To evaluate the safety and tolerability of adjunctive brivaracetam (BRV), a high-affinity synaptic vesicle protein 2A (SV2A) ligand, in adults with uncontrolled epilepsy. Efficacy was also assessed in patients with focal seizures as a secondary objective, and explored by descriptive analysis in patients with generalized seizures.

Methods

This was a phase III, randomized, double-blind, placebo (PBO)-controlled flexible dose trial (N01254/NCT00504881) in adults (16–70 years) with uncontrolled epilepsy (up to 20% could be patients with generalized epilepsy). After a prospective 4-week baseline, patients were randomized (3:1) to b.i.d. BRV or PBO, initiated at 20 mg/day and increased, as needed, to 150 mg/day during an 8-week dose-finding period. This was followed by an 8-week stable-dose maintenance period.

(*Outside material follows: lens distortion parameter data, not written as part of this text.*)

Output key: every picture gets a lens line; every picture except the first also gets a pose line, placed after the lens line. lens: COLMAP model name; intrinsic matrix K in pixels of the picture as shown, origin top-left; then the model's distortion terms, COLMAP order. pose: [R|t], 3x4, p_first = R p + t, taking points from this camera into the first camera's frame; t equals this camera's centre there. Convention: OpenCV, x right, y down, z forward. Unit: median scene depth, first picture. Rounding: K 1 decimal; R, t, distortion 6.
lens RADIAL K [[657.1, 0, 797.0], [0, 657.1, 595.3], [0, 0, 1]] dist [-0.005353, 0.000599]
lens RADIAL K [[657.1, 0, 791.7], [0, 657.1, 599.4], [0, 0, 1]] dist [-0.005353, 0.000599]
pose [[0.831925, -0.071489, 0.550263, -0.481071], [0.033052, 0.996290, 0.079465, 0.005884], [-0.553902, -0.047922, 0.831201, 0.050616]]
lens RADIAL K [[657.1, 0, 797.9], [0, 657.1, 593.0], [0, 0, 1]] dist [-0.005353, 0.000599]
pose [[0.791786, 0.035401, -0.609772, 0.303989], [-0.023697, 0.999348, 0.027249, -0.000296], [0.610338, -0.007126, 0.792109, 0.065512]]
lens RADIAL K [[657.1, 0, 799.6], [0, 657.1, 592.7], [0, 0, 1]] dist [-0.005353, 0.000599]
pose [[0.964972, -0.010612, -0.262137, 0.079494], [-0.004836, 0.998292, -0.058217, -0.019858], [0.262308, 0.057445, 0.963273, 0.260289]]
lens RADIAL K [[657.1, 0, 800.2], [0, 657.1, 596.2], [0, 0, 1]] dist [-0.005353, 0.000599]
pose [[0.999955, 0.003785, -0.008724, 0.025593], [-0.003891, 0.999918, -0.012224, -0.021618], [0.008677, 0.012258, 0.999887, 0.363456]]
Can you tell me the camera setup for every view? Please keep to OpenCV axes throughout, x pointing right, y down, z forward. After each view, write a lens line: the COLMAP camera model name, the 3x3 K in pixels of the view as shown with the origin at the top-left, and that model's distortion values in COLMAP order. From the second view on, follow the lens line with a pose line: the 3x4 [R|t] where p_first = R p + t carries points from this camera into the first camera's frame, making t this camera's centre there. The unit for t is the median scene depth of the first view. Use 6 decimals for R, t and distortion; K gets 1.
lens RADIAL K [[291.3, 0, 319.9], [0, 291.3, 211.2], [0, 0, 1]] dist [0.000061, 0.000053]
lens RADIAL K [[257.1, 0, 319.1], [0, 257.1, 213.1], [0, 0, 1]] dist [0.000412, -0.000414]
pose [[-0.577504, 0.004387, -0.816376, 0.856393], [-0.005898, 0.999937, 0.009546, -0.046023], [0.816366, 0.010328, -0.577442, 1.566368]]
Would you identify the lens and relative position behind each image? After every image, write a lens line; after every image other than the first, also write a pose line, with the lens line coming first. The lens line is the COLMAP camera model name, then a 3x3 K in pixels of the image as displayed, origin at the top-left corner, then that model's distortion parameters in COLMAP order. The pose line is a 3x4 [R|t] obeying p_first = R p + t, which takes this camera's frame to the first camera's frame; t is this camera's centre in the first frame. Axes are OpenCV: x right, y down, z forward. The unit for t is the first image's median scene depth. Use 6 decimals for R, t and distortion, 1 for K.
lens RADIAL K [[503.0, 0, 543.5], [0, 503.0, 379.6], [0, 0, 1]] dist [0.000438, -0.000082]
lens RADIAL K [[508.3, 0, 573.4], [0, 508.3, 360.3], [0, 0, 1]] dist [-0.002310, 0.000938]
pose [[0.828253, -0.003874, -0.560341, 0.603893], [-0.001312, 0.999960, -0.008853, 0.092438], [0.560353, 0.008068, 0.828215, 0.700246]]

The treatment period comprised the dose-finding period plus the maintenance period (16 weeks).

Key Findings

A total of 480 patients were randomized (BRV 359, PBO 121); of these, 431 had focal epilepsy and 49 had generalized epilepsy. Ninety percent BRV- and 91.7% PBO-treated patients completed the study. Similar proportions of patients (BRV 66.0%, PBO 65.3%) reported adverse events (AEs) during the treatment period. AEs led to treatment discontinuation in 6.1% and 5.0% of BRV- and PBO-treated patients, respectively. The incidence of AEs declined from the dose-finding (BRV 56.0%, PBO 55.4%) to the maintenance (BRV 36.8%, PBO 40.9%) period. The most frequent AEs during the treatment period were headache (BRV 14.2% vs. PBO 19.8%), somnolence (BRV 11.1% vs. PBO 4.1%), and dizziness (BRV 8.6% vs. PBO 5.8%). The incidence of psychiatric AEs was similar for BRV and PBO (BRV 12.3%, PBO 11.6%). In patients with focal seizures, the baseline-adjusted percent reduction in seizure frequency/week in the BRV group (n = 323) over PBO (n = 108) was 7.3% (p = 0.125) during the treatment period. The median percent reduction in baseline-adjusted seizure frequency/week was 26.9% BRV versus 18.9% PBO (p = 0.070), and the ≥50% responder rate was 30.3% BRV versus 16.7% PBO (p = 0.006). In patients with generalized seizures only, the number of seizure days/week decreased from 1.42 at baseline to 0.63 during the treatment period in BRV-treated patients (n = 36), and from 1.47 at baseline to 1.26 during the treatment period in PBO-treated patients (n = 13). The median percent reduction from baseline in generalized seizure days/week was 42.6% versus 20.7%, and the ≥50% responder rate was 44.4% versus 15.4% in BRV-treated and PBO-treated patients, respectively.

Significance

Adjunctive BRV given at individualized tailored doses (20–150 mg/day) was well tolerated in adults with uncontrolled epilepsy, and our results provided support for further evaluation of efficacy in reducing focal and generalized seizures.